Quick answer
Average Rate of Change = (f(b) − f(a)) / (b − a).
Formula
- (f(b) − f(a)) / (b − a)
- Δf / Δx on interval [a, b]
Introduction
Textbooks introduce this fraction as the slope of a secant line. The Average Rate of Change Calculator applies the same rule using your first and last entered points and draws both your data path and the secant rate line.
If you need intuition before symbols, start with what is average rate of change, then return here for notation you can reuse on every problem.
Function form and table form look different on paper but describe the same operation: endpoint output change divided by endpoint input change. Our examples article walks through linear, quadratic, and application setups.
Always verify b ≠ a. Matching inputs make the denominator zero and the rate undefined.
Function notation and table form
f(a) and f(b) are outputs at inputs a and b. The fraction compares their change to the change in inputs.
For tables labeled x_1 through x_n, many homework problems use (f(x_n) − f(x_1))/(x_n − x_1) when the interval runs from the first row to the last row.
Units travel with the result. If f is dollars and x is years, the rate is dollars per year.
The formula does not use interior rows unless a problem explicitly defines a different interval.
Core formula
- (f(b) − f(a)) / (b − a)
- (f(x_n) − f(x_1)) / (x_n − x_1) for endpoint tables
- Slope form: (y_2 − y_1) / (x_2 − x_1)
Write Δf = f(b) − f(a) and Δx = b − a before dividing. That habit reduces sign errors.
On a coordinate plane, (a, f(a)) and (b, f(b)) define a secant. Its slope equals the formula value.
- Identify a and b. Use the interval stated in the problem, not arbitrary rows.
- Evaluate or read f(a) and f(b). Substitute into the rule or select table cells.

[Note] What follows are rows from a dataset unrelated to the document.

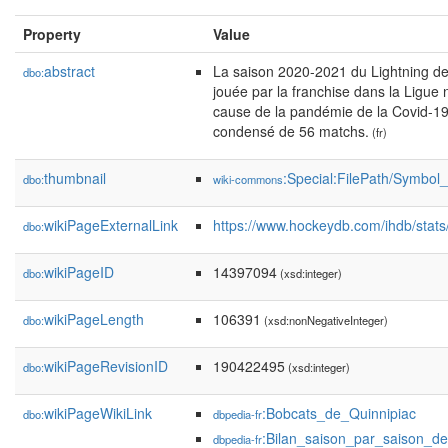
Property
Value
abstract
La saison 2020-2021 du Lightning de
dbo:
jouée par la franchise dans la Ligue n
cause de la pandémie de la Covid-19,
condensé de 56 matchs.
(fr)
thumbnail
:Special:FilePath/Symbol
dbo:
wiki-commons
wikiPageExternalLink
https://www.hockeydb.com/ihdb/stat
dbo:
wikiPageID
14397094
dbo:
(xsd:integer)
wikiPageLength
106391
dbo:
(xsd:nonNegativeInteger)
wikiPageRevisionID
190422495
dbo:
(xsd:integer)
wikiPageWikiLink
:Bobcats_de_Quinnipiac
dbo:
dbpedia-fr
:Bilan_saison_par_saison_
dbpedia-fr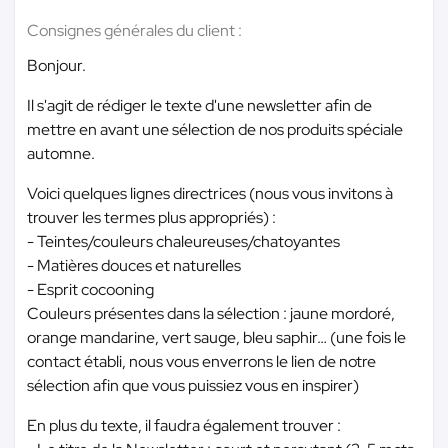
Consignes générales du client :
Bonjour.
Il s'agit de rédiger le texte d'une newsletter afin de
mettre en avant une sélection de nos produits spéciale
automne.
Voici quelques lignes directrices (nous vous invitons à
trouver les termes plus appropriés) :
- Teintes/couleurs chaleureuses/chatoyantes
- Matières douces et naturelles
- Esprit cocooning
Couleurs présentes dans la sélection : jaune mordoré,
orange mandarine, vert sauge, bleu saphir… (une fois le
contact établi, nous vous enverrons le lien de notre
sélection afin que vous puissiez vous en inspirer)
En plus du texte, il faudra également trouver :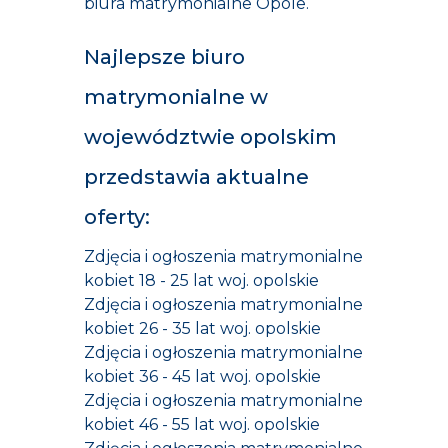
biura matrymonialne Opole.
Najlepsze biuro
matrymonialne w
województwie opolskim
przedstawia aktualne
oferty:
Zdjęcia i ogłoszenia matrymonialne
kobiet 18 - 25 lat woj. opolskie
Zdjęcia i ogłoszenia matrymonialne
kobiet 26 - 35 lat woj. opolskie
Zdjęcia i ogłoszenia matrymonialne
kobiet 36 - 45 lat woj. opolskie
Zdjęcia i ogłoszenia matrymonialne
kobiet 46 - 55 lat woj. opolskie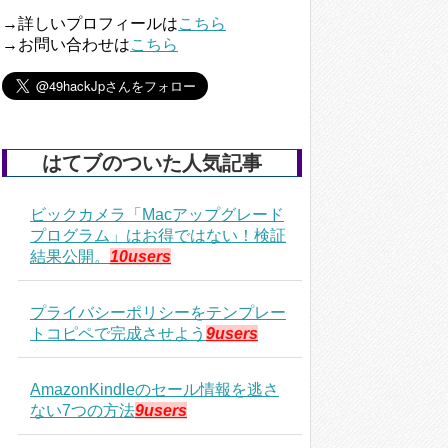
→詳しいプロフィールは
こちら
→お問い合わせは
こちら
はてブのついた人気記事
ビックカメラ「Macアップグレード
プログラム」はお得ではない！検証
結果公開。
10users
プライバシーポリシーをテンプレー
トコピペで完成させよう
9users
AmazonKindleのセール情報を逃さ
ない7つの方法
9users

- Form the difference quotient. Place Δf over Δx with consistent order.
- Simplify and label. Reduce fractions when helpful; keep units in the final sentence.
Example with f(x) = 2x + 1
On the interval from 1 to 4: f(1) = 3 and f(4) = 9.
Rate = (9 − 3)/(4 − 1) = 6/3 = 2. The output increases by 2 units per 1-unit increase in x.
Because the function is linear, every equal-length interval on the same line gives the same rate. Curved graphs behave differently; see the examples guide for a quadratic secant.